Non aux rallonges et élargissements d’autoroutes, et au 3e lien, au profit des autos électriques

Québec solidaire pourrait tirer avantage de ce débat pour étaler contre l’étalement urbain les points pertinents tirés de sa plateforme électorale 2022 que le parti tarde à rendre public. Le noyau central concernant l’aménagement stipule que le parti lancera « en ville et en région, un vaste chantier afin de doter le Québec d’un réseau public de chemins de fer électrifié destiné aux voyageurs et aux marchandises [et fera] du transport public (tramway, trains, autobus électriques) le centre de la transformation des moyens de transport, en ville, en région et en milieu rural ». De plus, il s’engage à bloquer « l’étalement urbain et l’empiètement des villes sur les terres agricoles », à protéger un 30% représentatif du territoire, à développer l’agriculture urbaine, à se doter d’une « politique de verdissement des milieux urbains afin de lutter contre les îlots de chaleur […] à protéger les berges ».

L’occasion était belle de publiciser ces engagements malgré leur caractère vague, en particulier les implications sur l’aménagement du territoire de la réduction de « la tarification des transports collectifs de 50 % dans une perspective de gratuité à plus long terme » que logiquement on suppose être 2030. Le minimum de ces implications est certainement un arrêt de la construction d’(auto)routes y compris leur allongement et leur élargissement sous prétexte de favoriser le transport en commun alors que c’est aussi et surtout un incitatif pour les autos solo électriques qui y auront accès.
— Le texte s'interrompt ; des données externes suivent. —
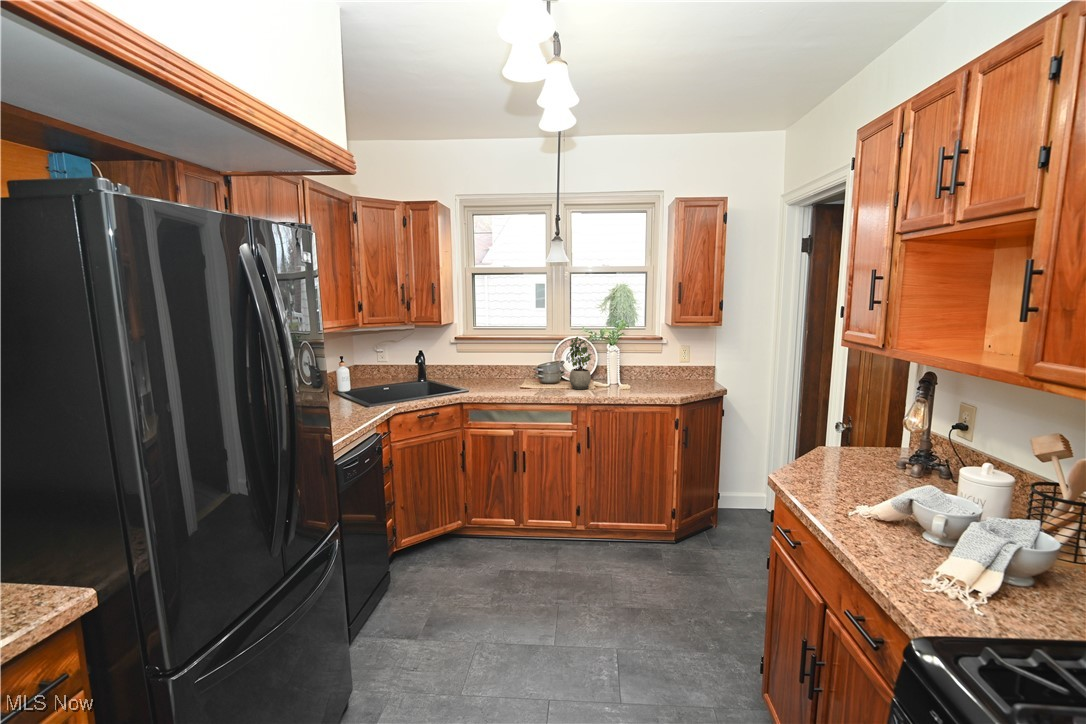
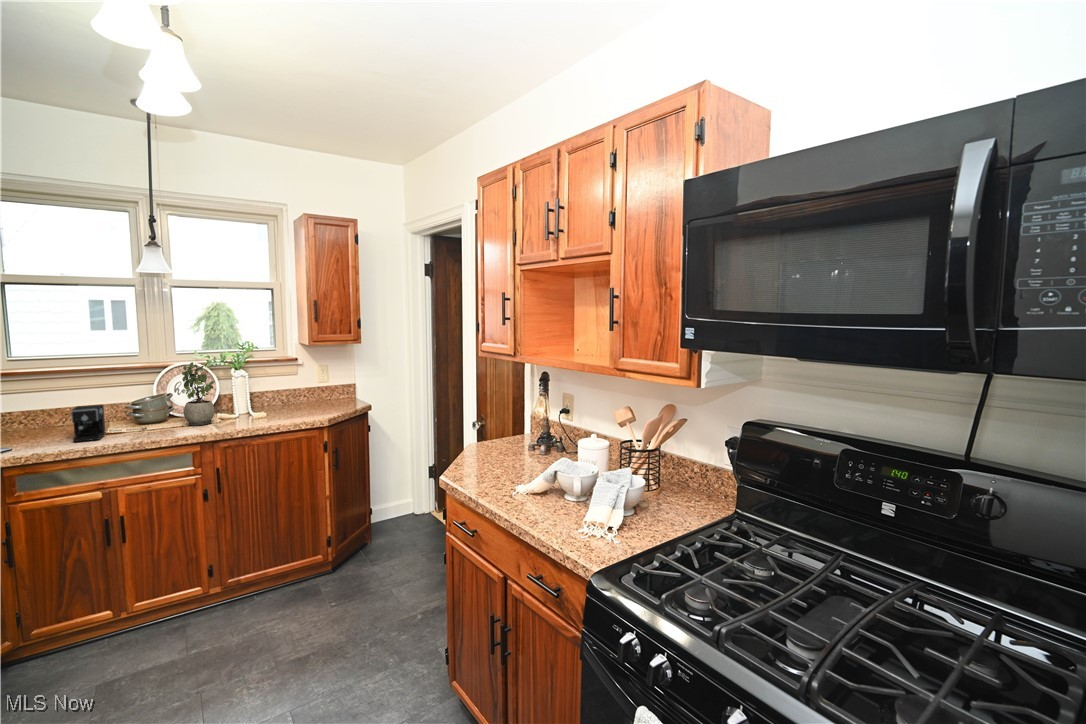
coffee maker: none [500,365,545,392] -> present [71,405,147,442]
Le plan de relance économique de la CAQ contient
une liste de projets prioritaires pleine de ces rallonges et élargissements. Ce n’est pas simplement le troisième lien entre Québec et Lévis qui fait problème.
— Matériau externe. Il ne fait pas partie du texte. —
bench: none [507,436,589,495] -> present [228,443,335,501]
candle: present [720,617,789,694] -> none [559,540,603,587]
Une occasion ratée par Québec solidaire pour montrer comment réduire de 55% les GES d’ici 2030

L’erreur fondamentale Solidaire est cependant de ne pas tirer profit de ce débat afin d’expliquer la portée en termes d’aménagement urbain, l’engagement clef de sa plateforme soit « de réduire les émissions du Québec d’au moins 55% par rapport au niveau de 1990 d’ici 2030, en se rapprochant le plus possible de la cible de 65 % ». Il est impossible d’en finir avec l’étalement urbain, quelles que soient les lois adoptées en ce sens, sans en finir avec la domination des autos solos, ce qu’assure la substitution de l’auto solo à essence par celle électrique largement subventionnée, de la substitution de l’extractivisme des hydrocarbures par celle de l’orgie des mines à ciel ouvert largement promue comme axe de développement économique anti-autochtone et anti-région. Dans sa plateforme 2022, Québec solidaire encourage l’auto solo électrique par l’établissement d’« un vaste réseau de bornes de recharge et un système de bonus-malus régionalisé » et promeut comme axe de développement économique « une industrie durable et responsable en lien avec les métaux nécessaires à la production des batteries, de l’extraction jusqu’au recyclage » sans compter la promotion de la biomasse qui empêche le retour des nutriments dans les sols.

Il y a quelques années, Québec solidaire avait fait une campagne politique appelée « couragepolitique.org ». Le temps est plus que venu pour l’aile parlementaire du parti d’en faire preuve en mettant cartes sur table pour expliquer que la stratégie capitaliste vert de la substitution des énergies fossile par des énergies dite renouvelables, et son corollaire celle des autos à essence par des autos électriques, ce qui maintient l’étalement urbain et ses maisons solos, s’avère irréaliste étant donné l’urgence climatique. Car « [l]e GIEC indique que pour 50 % de chances de limiter le réchauffement à 1,5 °C d’ici 2100, pas plus de 500 milliards de tonnes de CO2 peuvent être émises au-delà de 2020, ce qui équivaut à un peu plus d’une décennie d’émissions au rythme actuel » (The Economist) d’où la cible de réduction des GES de 55 à 65% de Québec solidaire d’ici 2030. Une urbanité, dans les villes et villages, basée sur le transport actif (marche et bicyclette) et le transport en commun (et leur corollaire l’habitat densifié), permet de maximiser la mixité des fonctions à distance de marche, les espaces verts et l’agriculture urbaine tout en favorisant les circuits courts pour l’approvisionnement alimentaire.